Von einer gegenteiligen Tendenz berichtet der BFH. Nachdem im November 2022 die erste hybride Verhandlung stattgefunden hatte, überstieg ihre Anzahl im März 2023 bereits die der Präsenzverhandlungen. Der Trend setzte sich im April fort. Die Zahlen sind insofern mit Vorsicht zu genießen, als die Gesamtanzahl der mündlichen Verhandlungen am BFH begrenzt und der Beobachtungszeitraum kurz ist. Trotzdem zeichnet sich eine Entwicklung ab.
Die hohe Nachfrage kann an der weiten Anreise nach München liegen oder am Charakter eines Revisionsgerichts. Mündliche Verhandlungen am obersten deutschen Finanzgericht bestehen im Austausch rechtlicher Argumente. Zeugenbefragungen und Verhandlungsmomente wie bei FG-Verfahren entfallen. Im Widerspruch dazu unterstreichen Steuerstreitexperten einhellig den Wert der Präsenz, auch und gerade beim BFH. Wenn ein Rechtsstreit so weit eskaliert sei, dann solle man nicht an der falschen Stelle, sprich den Reisekosten nach München, sparen.
Es bleibt also spannend. Wie es mit Videoverhandlungen weitergeht, ist angesichts der Erfahrungen bei Finanzgerichten und dem BFH sowie des Referentenentwurfs aus dem BJM offen. Eine weitere offene Frage ist, wie und ob es Verfahren beeinflusst, wenn sich keiner der Beteiligten physisch sieht: Hat dies einen Einfluss auf die Entscheidungsfindung der Richter? Wie verändert sich ein Prozess, wenn alle nonverbalen Signale zwischen den Streitparteien entfallen? Hier stehen wir noch am Anfang einer Entwicklung – und mitteldrin im Digitalisierungsprozess der Justiz.

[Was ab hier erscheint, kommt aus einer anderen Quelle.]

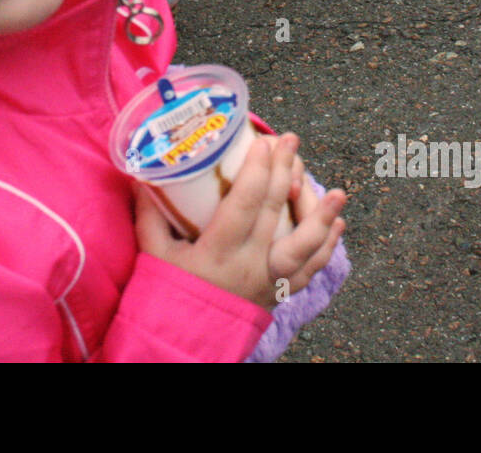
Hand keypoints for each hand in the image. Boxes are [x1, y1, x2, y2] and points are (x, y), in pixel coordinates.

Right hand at [136, 134, 344, 309]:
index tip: (262, 142)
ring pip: (305, 246)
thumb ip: (150, 213)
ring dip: (322, 215)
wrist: (185, 340)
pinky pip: (311, 270)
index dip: (257, 170)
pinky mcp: (281, 293)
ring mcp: (270, 281)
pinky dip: (327, 246)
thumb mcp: (153, 252)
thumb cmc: (167, 292)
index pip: (246, 203)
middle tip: (291, 140)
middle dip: (285, 170)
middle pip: (275, 211)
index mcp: (219, 252)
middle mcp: (250, 265)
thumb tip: (142, 173)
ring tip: (338, 192)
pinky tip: (337, 224)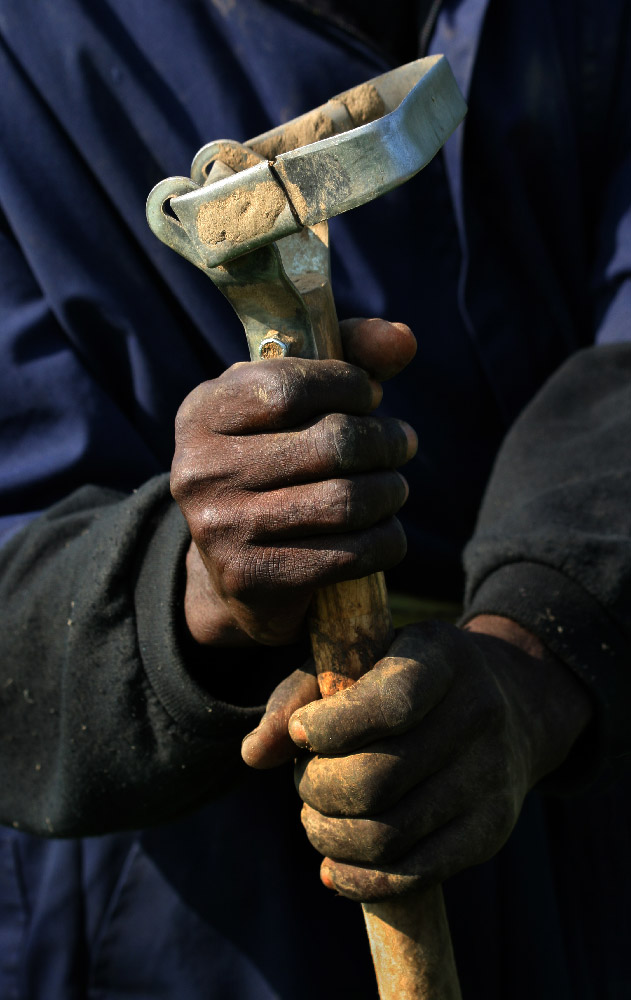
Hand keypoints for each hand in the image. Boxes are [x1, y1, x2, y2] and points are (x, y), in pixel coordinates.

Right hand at [171, 319, 416, 645]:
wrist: (233, 571)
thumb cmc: (274, 463)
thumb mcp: (293, 403)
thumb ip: (347, 356)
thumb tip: (402, 339)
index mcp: (202, 412)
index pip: (289, 386)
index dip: (348, 384)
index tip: (371, 396)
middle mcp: (200, 469)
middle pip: (331, 443)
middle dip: (384, 440)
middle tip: (402, 442)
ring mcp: (222, 528)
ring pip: (347, 501)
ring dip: (391, 490)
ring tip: (395, 486)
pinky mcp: (252, 578)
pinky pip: (352, 553)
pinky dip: (387, 539)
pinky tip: (385, 529)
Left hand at [242, 616, 592, 900]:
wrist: (511, 705)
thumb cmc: (408, 680)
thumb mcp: (361, 660)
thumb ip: (299, 694)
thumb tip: (253, 754)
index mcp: (442, 659)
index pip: (387, 705)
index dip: (329, 728)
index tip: (301, 732)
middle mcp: (477, 716)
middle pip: (374, 781)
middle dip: (317, 789)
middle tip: (307, 780)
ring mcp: (490, 778)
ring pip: (387, 836)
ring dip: (329, 836)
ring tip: (317, 816)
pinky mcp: (490, 831)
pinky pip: (413, 875)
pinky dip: (359, 879)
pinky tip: (334, 865)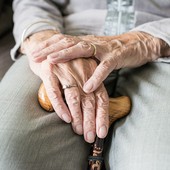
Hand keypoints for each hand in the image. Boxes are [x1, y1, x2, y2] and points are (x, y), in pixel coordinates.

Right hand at [21, 30, 108, 142]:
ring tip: (79, 131)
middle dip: (91, 121)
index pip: (101, 98)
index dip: (102, 116)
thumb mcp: (81, 74)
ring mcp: (66, 70)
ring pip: (75, 98)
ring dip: (78, 117)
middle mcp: (81, 72)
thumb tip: (91, 112)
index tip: (101, 133)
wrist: (45, 45)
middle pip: (90, 101)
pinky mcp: (50, 70)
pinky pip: (56, 92)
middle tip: (89, 137)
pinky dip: (61, 106)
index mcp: (91, 73)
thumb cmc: (65, 64)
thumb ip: (87, 89)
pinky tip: (65, 118)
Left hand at [31, 31, 169, 92]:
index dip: (48, 46)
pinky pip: (105, 67)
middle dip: (50, 49)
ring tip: (52, 61)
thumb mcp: (93, 53)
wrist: (136, 45)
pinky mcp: (116, 57)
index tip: (34, 52)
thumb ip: (81, 56)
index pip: (63, 41)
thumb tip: (66, 63)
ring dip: (66, 55)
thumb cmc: (112, 52)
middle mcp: (92, 43)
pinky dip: (96, 77)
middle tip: (35, 56)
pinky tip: (87, 87)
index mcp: (85, 43)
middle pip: (68, 43)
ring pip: (83, 49)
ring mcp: (104, 49)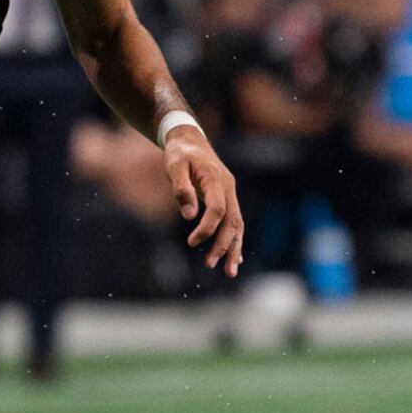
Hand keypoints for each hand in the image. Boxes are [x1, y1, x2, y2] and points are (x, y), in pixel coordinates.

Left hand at [166, 129, 244, 275]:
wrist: (189, 140)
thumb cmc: (179, 154)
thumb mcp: (174, 166)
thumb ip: (181, 189)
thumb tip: (189, 216)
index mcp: (216, 180)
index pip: (218, 210)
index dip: (207, 228)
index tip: (191, 242)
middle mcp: (228, 188)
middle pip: (233, 222)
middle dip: (224, 245)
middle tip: (210, 265)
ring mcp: (230, 193)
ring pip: (237, 224)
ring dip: (233, 248)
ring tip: (229, 272)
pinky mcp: (227, 197)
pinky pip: (234, 221)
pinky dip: (235, 240)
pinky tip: (233, 258)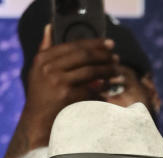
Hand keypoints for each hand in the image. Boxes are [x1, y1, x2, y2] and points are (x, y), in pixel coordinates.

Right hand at [21, 25, 118, 143]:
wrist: (38, 119)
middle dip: (104, 56)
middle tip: (117, 58)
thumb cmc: (42, 93)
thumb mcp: (39, 69)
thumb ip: (46, 49)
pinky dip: (103, 89)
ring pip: (91, 72)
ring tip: (118, 72)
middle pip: (84, 56)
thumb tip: (50, 27)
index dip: (94, 43)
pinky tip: (110, 89)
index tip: (109, 43)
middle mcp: (49, 68)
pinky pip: (92, 90)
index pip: (74, 45)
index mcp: (44, 58)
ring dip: (107, 71)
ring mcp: (58, 82)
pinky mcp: (68, 96)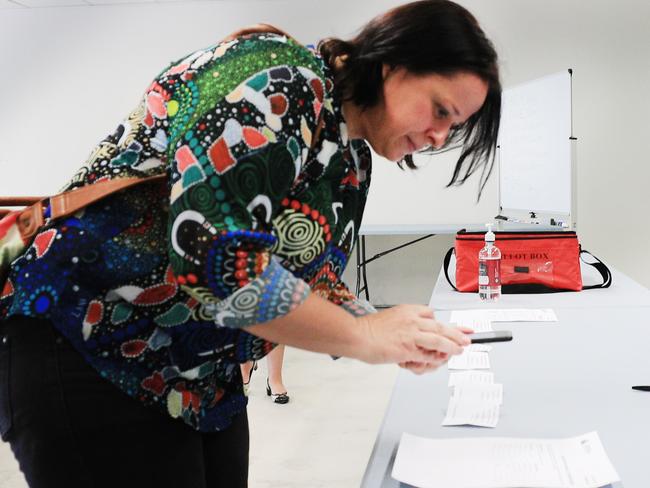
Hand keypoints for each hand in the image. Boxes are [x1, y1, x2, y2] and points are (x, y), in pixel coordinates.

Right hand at [355, 305, 469, 365]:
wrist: (357, 336)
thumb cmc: (368, 330)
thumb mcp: (390, 318)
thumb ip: (404, 325)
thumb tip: (414, 335)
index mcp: (408, 310)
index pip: (431, 314)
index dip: (443, 322)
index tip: (454, 325)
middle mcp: (412, 320)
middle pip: (441, 326)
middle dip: (457, 333)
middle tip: (467, 338)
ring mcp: (412, 335)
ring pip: (439, 340)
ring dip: (452, 346)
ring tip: (459, 350)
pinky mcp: (408, 349)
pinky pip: (427, 356)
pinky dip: (433, 360)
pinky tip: (437, 362)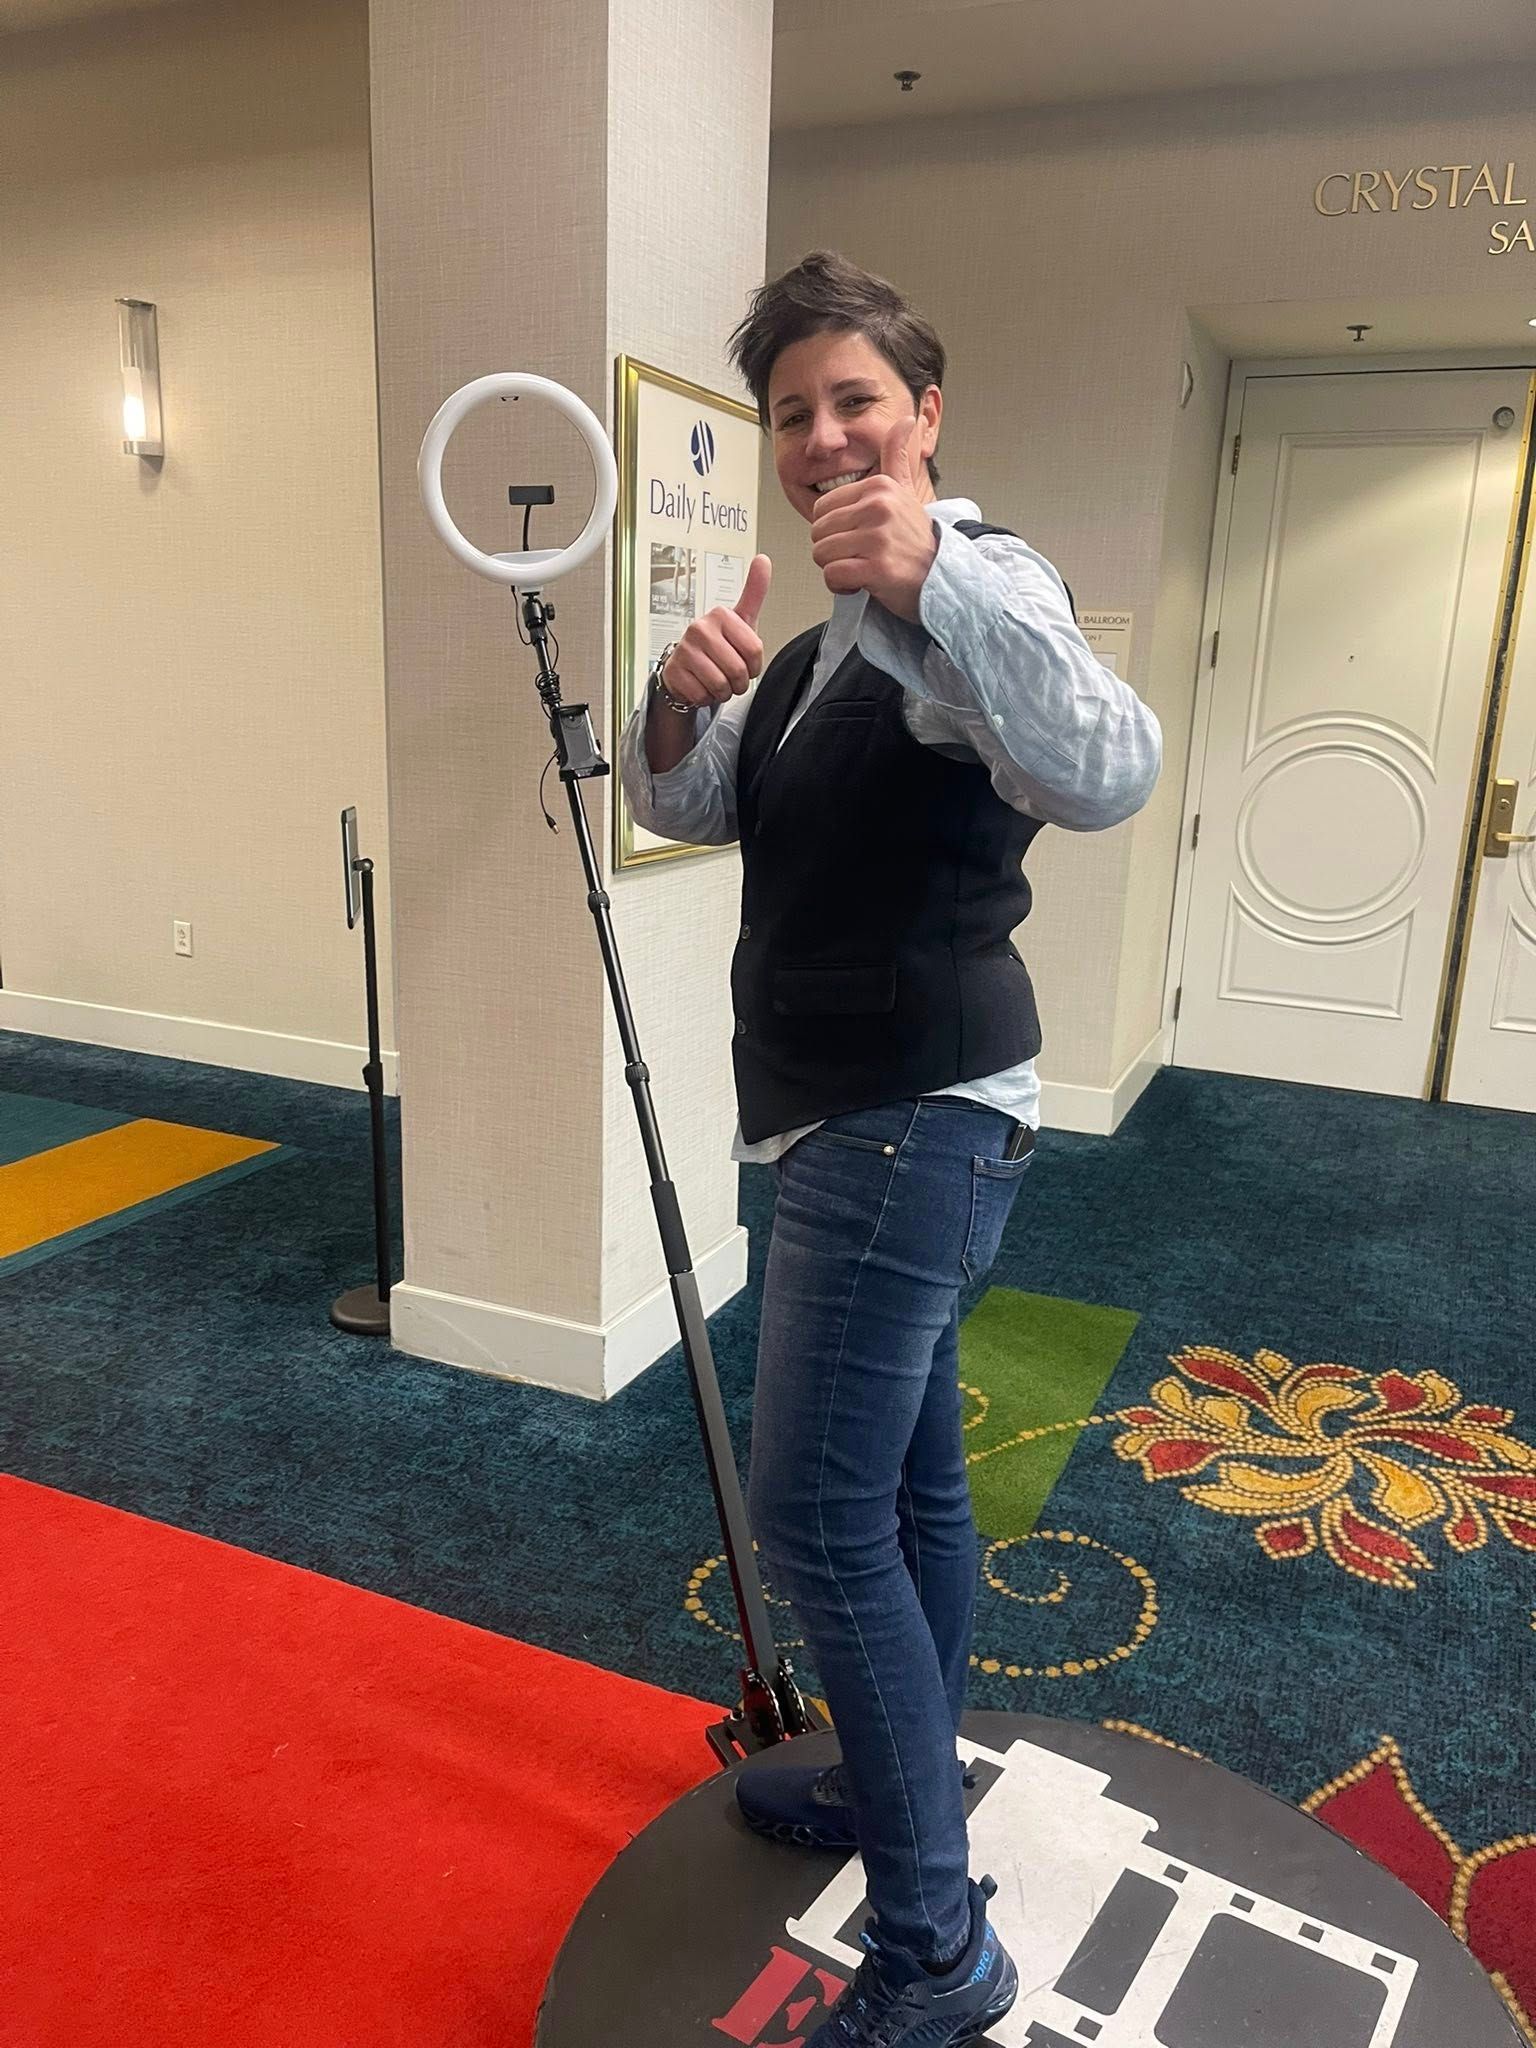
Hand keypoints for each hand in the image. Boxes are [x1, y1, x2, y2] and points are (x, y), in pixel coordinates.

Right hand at [658, 555, 772, 706]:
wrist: (686, 668)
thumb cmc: (718, 645)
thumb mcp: (741, 620)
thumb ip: (754, 592)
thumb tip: (763, 559)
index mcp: (720, 615)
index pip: (754, 650)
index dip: (754, 665)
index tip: (744, 659)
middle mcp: (700, 628)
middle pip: (738, 671)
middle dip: (738, 682)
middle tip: (729, 674)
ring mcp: (684, 650)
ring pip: (721, 685)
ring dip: (723, 691)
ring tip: (715, 679)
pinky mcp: (674, 672)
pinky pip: (703, 695)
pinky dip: (705, 697)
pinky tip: (700, 685)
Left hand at [809, 416, 937, 621]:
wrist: (942, 577)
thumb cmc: (916, 540)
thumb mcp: (905, 490)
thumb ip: (897, 456)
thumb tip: (906, 419)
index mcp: (879, 486)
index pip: (821, 508)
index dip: (833, 529)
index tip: (857, 536)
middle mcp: (878, 508)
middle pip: (818, 532)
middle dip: (832, 550)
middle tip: (860, 554)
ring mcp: (878, 538)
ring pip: (822, 554)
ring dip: (837, 568)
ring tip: (863, 566)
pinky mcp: (877, 568)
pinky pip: (833, 576)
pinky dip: (842, 585)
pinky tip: (862, 582)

Dieser Prozess, sei es bei E-Akten, elektronischem Rechtsverkehr oder Videoverhandlungen, geht mit hohen Anforderungen an die Datensicherheit einher. Der Hackerangriff auf den BFH im Dezember 2021 betraf zwar ‚nur‘ die Website, führt aber trotzdem die Gefahren vor Augen. Das Thema Datensicherheit war allerdings auch zu Zeiten von Papierakten aktuell. Neue Medien und neue Kommunikationswege fordern nun anderes Know-how.
Die Frage aller Fragen lautet: Macht die Digitalisierung Finanzverfahren schneller? Hier machen die Gerichte wenig Hoffnung. Zwar entfallen Postversand und Logistik. Was ein Verfahren aber in die Länge zieht, sind andere Prozessschritte wie Fristen für Stellungnahmen und Fristverlängerungen. Und auch am Arbeitsberg auf dem Richterschreibtisch ändert die Digitalisierung nichts.